From top to bottom, Sweetheart of the Rodeo is both timely and timeless. It sounds timeless because the impeccable musicianship and song-craft hold up (with an able assist in concert from Marty Stuart’s top-notch group). It feels timely because The Byrds seem to have turned to country as a port in the 1968 storm, looking to the nation’s past to explain its present.
Whether the album’s rendition of American tradition resonates as hymn, hallelujah or dirge depends largely on the listener. Personally, I have always heard their work as anthemic, a Guthrie-style reminder that American tradition has always been contested territory, the province of anyone who might be able to imagine himself or herself in it, whether hippie like Hillman, Southerner like Parsons, black like Bell, or ex-con like Haggard.
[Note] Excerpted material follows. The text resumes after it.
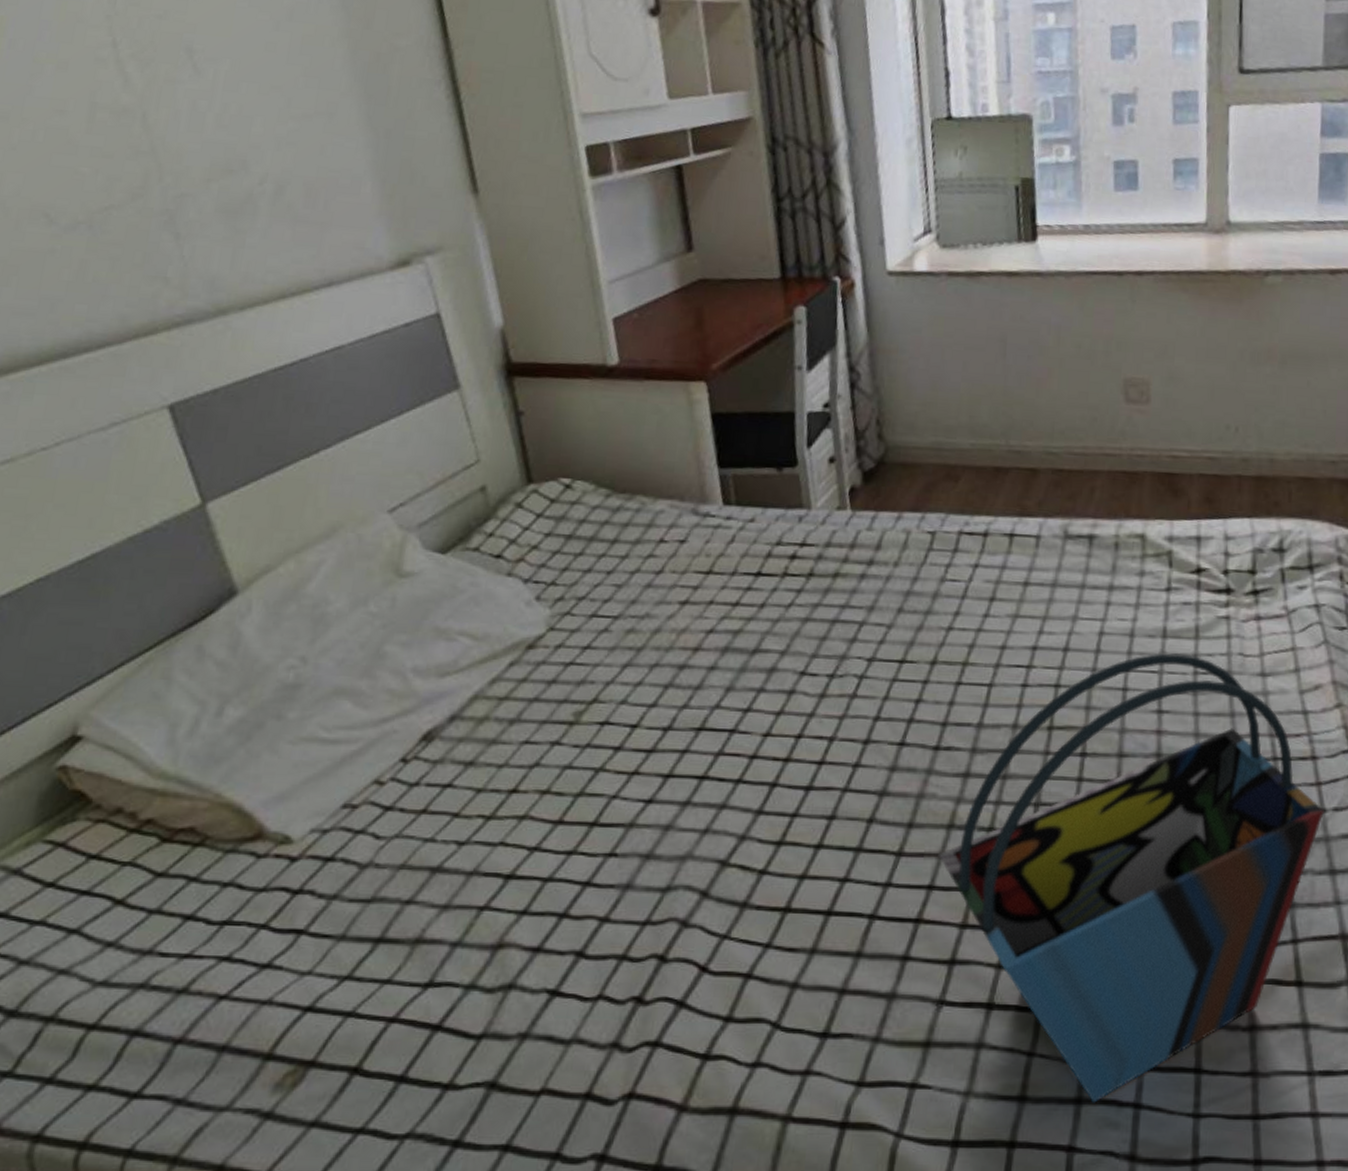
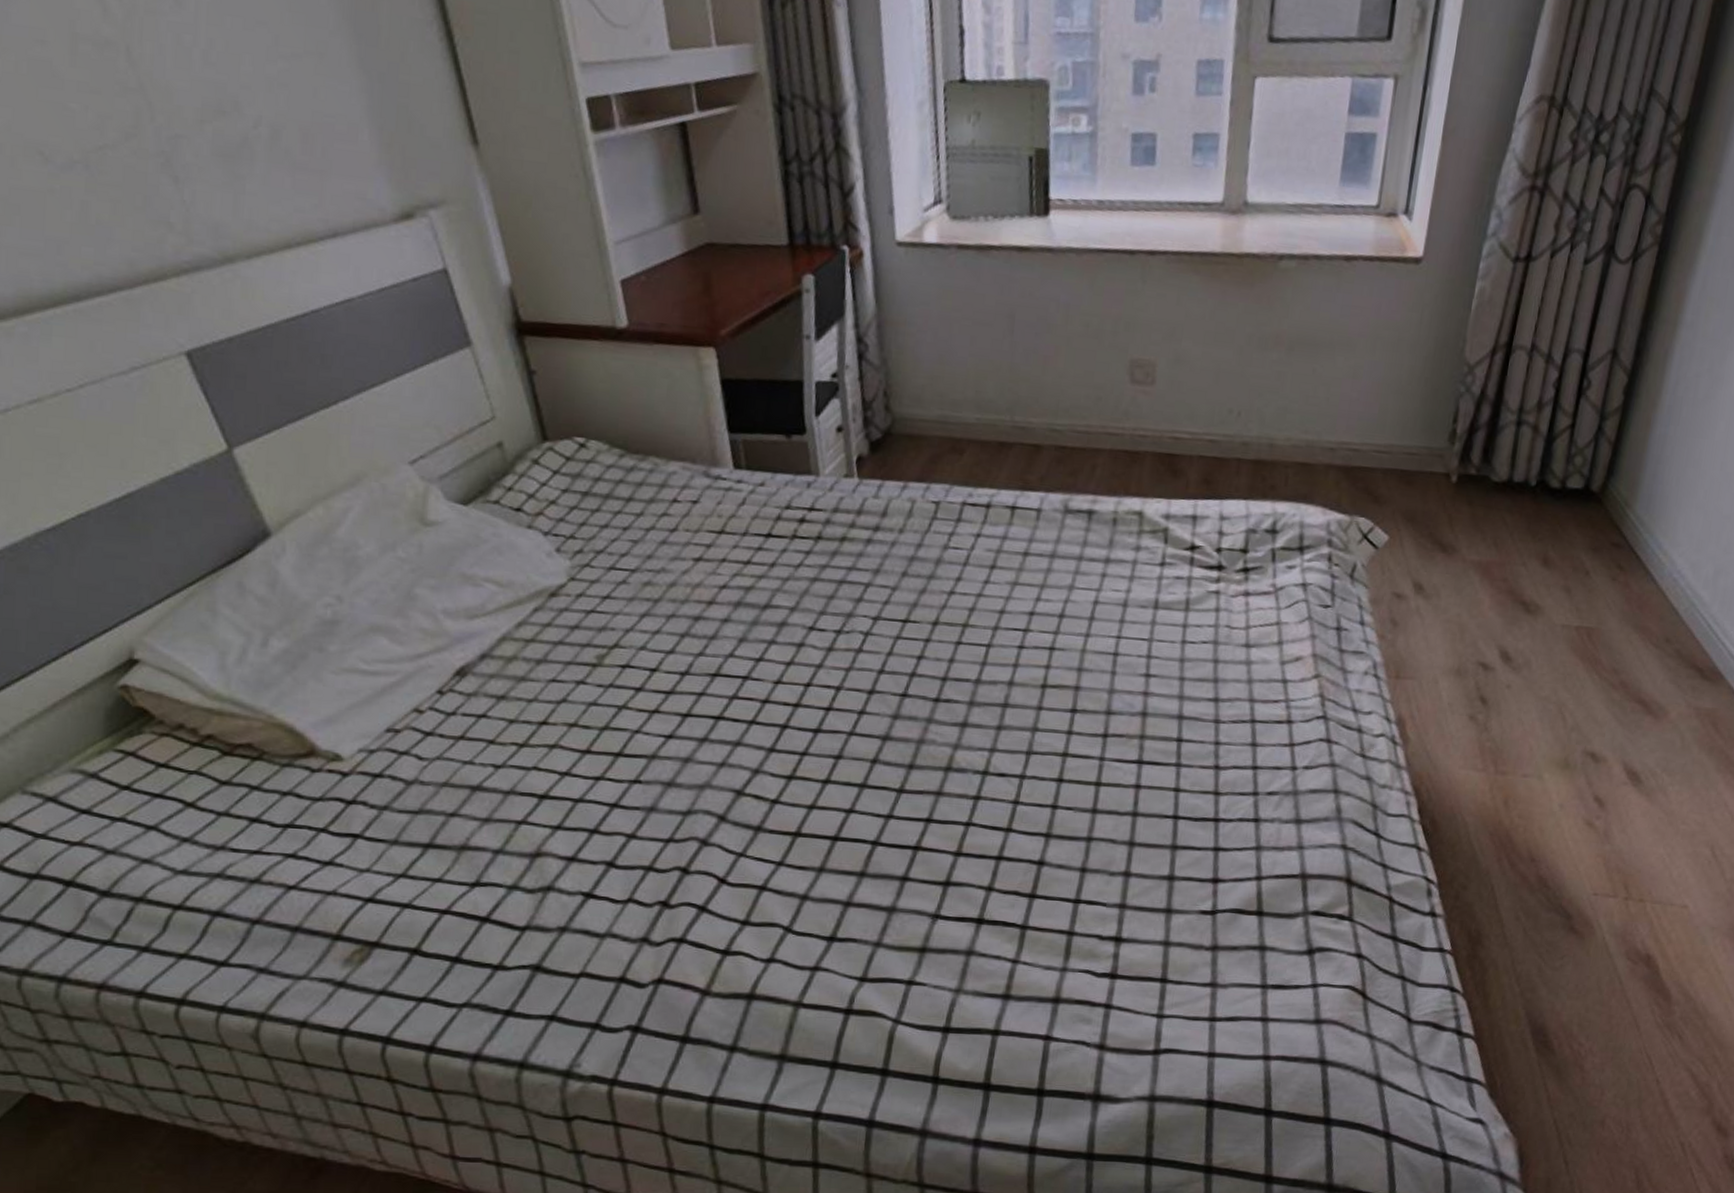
tote bag: present [938,653,1324,1103] -> none [936,622,1295,1003]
In the years following Sweetheart, the Byrds would split and regroup in various combinations. Hillman and Parsons teamed up to further California country-rock with The Flying Burrito Brothers, before Parsons spiraled off in collaborations with The Rolling Stones, Emmylou Harris and martyrdom. McGuinn held the band together in partnership with Clarence White through the early ’70s and subsequent reunions. Separately, their work would often match Sweetheart, but nothing they made after could really surpass it.
Sweetheart of the Rodeo is the hope and hurt of 1968 encased in amber, yearning for an America that feels both whole and true to itself, all in a melodious country-rock package. When McGuinn, Hillman, Stuart and the band take the stage in 2018, that amber liquefies just a little, the feelings frozen in it reanimated for our own moment.
Mellard is assistant professor of history at Texas State University and author of Progressive Country: How the 1970s Transformed the Texan in Popular Culture.